Em determinado ponto, Aristóteles afirma que a velha
questão «O que é o Ser?» equivale
à questão «O que é a substância?»
Assim, a filosofia primeira pode ser considerada a teoria
da substância primeira e universal.
Serão todas estas definições
do objecto de estudo da filosofia equivalentes ou mesmo compatíveis?
Alguns historiadores, considerando-as incompatíveis,
atribuíram os diferentes tipos de definições
a diferentes períodos da vida de Aristóteles.
Mas, com algum esforço, podemos mostrar que é
possível conciliá-las.
Antes
de perguntarmos o que é
o Ser enquanto ser, precisamos de esclarecer o que é
o Ser. Aristóteles utiliza a expressão grega
to on do mesmo modo que Parménides: o Ser é
seja o que for que é seja lá o que for. Sempre
que Aristóteles explica os sentidos de «to on»,
fá-lo explicando o sentido de «einai»,
o verbo «ser». O Ser, no seu sentido mais lato,
é tudo o que possa surgir, numa qualquer frase verdadeira,
antes da forma verbal «é». Segundo esta
perspectiva, uma ciência do ser não seria tanto
uma ciência daquilo que existe, mas antes uma ciência
da predicação verdadeira.
Todas
as categorias, diz-nos Aristóteles,
exprimem o ser, porque qualquer verbo pode ser substituído
por um predicado que contenha o verbo «ser»: «Sócrates
corre», por exemplo, pode ser substituído por
«Sócrates é um corredor». E todo
o ser em qualquer categoria que não a da substância
é uma propriedade ou modificação da substância.

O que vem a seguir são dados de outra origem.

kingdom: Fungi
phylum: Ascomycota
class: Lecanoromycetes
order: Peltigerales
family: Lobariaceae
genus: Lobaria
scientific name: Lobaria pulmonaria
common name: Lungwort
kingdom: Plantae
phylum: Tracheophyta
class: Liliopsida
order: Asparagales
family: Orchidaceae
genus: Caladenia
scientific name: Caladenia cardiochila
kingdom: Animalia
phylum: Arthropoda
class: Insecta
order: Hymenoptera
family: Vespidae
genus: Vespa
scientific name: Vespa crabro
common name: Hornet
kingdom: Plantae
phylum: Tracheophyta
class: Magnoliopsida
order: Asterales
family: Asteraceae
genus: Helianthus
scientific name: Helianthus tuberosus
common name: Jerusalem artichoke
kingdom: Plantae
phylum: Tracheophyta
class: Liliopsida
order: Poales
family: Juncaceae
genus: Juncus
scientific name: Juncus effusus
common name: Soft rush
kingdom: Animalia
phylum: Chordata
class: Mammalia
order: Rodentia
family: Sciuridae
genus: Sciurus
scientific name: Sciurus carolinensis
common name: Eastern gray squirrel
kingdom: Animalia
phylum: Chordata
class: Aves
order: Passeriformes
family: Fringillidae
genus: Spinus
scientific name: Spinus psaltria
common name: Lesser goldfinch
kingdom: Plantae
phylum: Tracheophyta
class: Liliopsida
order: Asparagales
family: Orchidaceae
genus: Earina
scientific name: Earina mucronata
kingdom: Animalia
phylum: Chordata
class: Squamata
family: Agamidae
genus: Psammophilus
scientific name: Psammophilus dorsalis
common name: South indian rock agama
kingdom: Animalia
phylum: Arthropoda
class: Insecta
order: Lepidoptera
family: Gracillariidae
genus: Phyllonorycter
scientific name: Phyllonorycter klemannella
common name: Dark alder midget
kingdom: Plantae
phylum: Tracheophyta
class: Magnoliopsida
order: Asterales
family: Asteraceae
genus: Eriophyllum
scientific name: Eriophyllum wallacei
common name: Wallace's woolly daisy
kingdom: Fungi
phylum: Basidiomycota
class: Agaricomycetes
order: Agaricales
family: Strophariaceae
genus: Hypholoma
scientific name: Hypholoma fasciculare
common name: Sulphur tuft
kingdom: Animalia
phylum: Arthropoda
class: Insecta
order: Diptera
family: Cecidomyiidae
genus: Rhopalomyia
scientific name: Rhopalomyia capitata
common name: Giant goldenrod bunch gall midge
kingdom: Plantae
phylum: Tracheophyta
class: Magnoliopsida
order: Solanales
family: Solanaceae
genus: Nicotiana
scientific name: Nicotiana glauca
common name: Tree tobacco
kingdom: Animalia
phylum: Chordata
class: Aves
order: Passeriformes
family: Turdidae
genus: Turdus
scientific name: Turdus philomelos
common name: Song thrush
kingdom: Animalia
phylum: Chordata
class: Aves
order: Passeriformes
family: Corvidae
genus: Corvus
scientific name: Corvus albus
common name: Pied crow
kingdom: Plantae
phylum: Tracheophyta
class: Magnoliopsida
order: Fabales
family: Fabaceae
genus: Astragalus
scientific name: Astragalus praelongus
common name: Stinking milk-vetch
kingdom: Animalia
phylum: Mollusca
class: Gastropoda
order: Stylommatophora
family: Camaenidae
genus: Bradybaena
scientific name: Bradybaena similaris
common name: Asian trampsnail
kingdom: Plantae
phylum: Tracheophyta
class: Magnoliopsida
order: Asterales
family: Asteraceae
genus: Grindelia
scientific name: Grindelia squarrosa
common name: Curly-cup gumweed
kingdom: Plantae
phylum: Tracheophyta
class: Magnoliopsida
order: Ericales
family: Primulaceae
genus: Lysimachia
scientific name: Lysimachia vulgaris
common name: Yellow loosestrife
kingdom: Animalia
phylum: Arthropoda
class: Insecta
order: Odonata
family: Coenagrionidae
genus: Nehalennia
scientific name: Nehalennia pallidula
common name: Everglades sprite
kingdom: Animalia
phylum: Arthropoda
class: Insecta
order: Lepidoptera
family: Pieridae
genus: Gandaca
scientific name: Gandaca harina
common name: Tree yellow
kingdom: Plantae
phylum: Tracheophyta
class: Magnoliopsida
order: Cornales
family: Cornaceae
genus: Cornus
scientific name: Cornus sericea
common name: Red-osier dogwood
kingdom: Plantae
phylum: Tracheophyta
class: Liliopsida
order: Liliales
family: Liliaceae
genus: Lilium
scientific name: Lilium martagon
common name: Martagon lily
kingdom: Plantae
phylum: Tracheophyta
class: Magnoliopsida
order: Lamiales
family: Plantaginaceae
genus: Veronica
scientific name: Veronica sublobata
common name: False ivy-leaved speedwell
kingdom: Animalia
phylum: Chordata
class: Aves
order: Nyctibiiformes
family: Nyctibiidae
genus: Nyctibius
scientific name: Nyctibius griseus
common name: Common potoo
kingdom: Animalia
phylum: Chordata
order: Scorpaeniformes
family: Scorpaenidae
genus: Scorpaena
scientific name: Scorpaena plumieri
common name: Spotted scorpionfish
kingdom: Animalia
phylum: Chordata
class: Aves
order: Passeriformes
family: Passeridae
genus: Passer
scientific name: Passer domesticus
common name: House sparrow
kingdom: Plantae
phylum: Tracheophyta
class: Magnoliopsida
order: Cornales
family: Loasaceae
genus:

Isto significa que sempre que temos uma frase sujeito-verbo
na qual o sujeito não seja um termo para uma substância,
podemos transformá-la numa outra frase sujeito-verbo
na qual o termo sujeito denota realmente uma substância
— uma substância primeira, como um homem ou uma
couve particulares.
Para
Aristóteles, assim como
para Parménides, é um erro equiparar simplesmente
o ser à existência. Quando discute, na Metafísica,
os sentidos de «ser» e «é»
do seu léxico filosófico, Aristóteles
nem sequer refere a existência como um dos sentidos
do verbo ser, uma utilização que deverá
distinguir-se da utilização do verbo com um
complemento num predicado, tal como em «ser um filósofo».
Isto surpreende-nos, já que ele próprio parece
fazer essa distinção em livros anteriores. Nas
Refutações Sofísticas, para contradizer
a falácia segundo a qual aquilo em que se pensa deve
existir para ser pensado, Aristóteles distingue entre
«ser F», no qual ao verbo se segue um predicado
(por exemplo, «ser pensado»), e apenas «ser».
Aristóteles toma uma posição semelhante
em relação ao ser F daquilo que deixou de ser,
sem mais: por exemplo, de «Homero é um poeta»
não se segue que Homero é.
Será talvez um erro procurar
na obra de Aristóteles um só tratamento da existência.
Quando os filósofos levantam questões a propósito
das coisas que realmente existem e daquelas que não
existem, é possível que tenham em mente três
contrastes diferentes: entre o abstracto e o concreto (por
exemplo, sabedoria versus Sócrates), entre o ficcional
e o factual (por exemplo, Pégaso versus Bucéfalo)
e entre o existente e o defunto (por exemplo, a Grande Pirâmide
versus o Colosso de Rodes). Aristóteles lida com os
três problemas em obras diferentes. Lida com o problema
das abstracções quando discute os acidentes:
são sempre modificações da substância.
Qualquer afirmação sobre abstracções
(como cores, acções, mudanças) deve ser
analisável como uma afirmação sobre substâncias
primeiras concretas. Lida com o problema do ficcional conferindo
ao «é» o sentido de «é verdadeiro»:
uma ficção é um pensamento genuíno,
mas não é (ou seja, não é um pensamento
verdadeiro). O problema sobre o existente e o defunto, que
lida com as coisas que existem e aquelas que deixaram de existir,
é resolvido pela aplicação da doutrina
da matéria e da forma. Neste sentido, existir é
ser matéria sob uma certa forma, é ser uma coisa
de certa categoria: Sócrates deixa de existir ao deixar
de ser um ser humano. Para Aristóteles, o Ser inclui
qualquer coisa que exista de uma destas três maneiras.
Se
o Ser é isso, o que é
então o Ser enquanto Ser? A resposta é que não
existe tal coisa. É certamente possível estudar
o Ser enquanto ser e procurar as causas do mesmo. Mas isto
é entrar num tipo de estudo especial, procurar um tipo
de causa especial. Não é estudar um tipo de
Ser especial nem procurar as causas de um tipo de Ser especial.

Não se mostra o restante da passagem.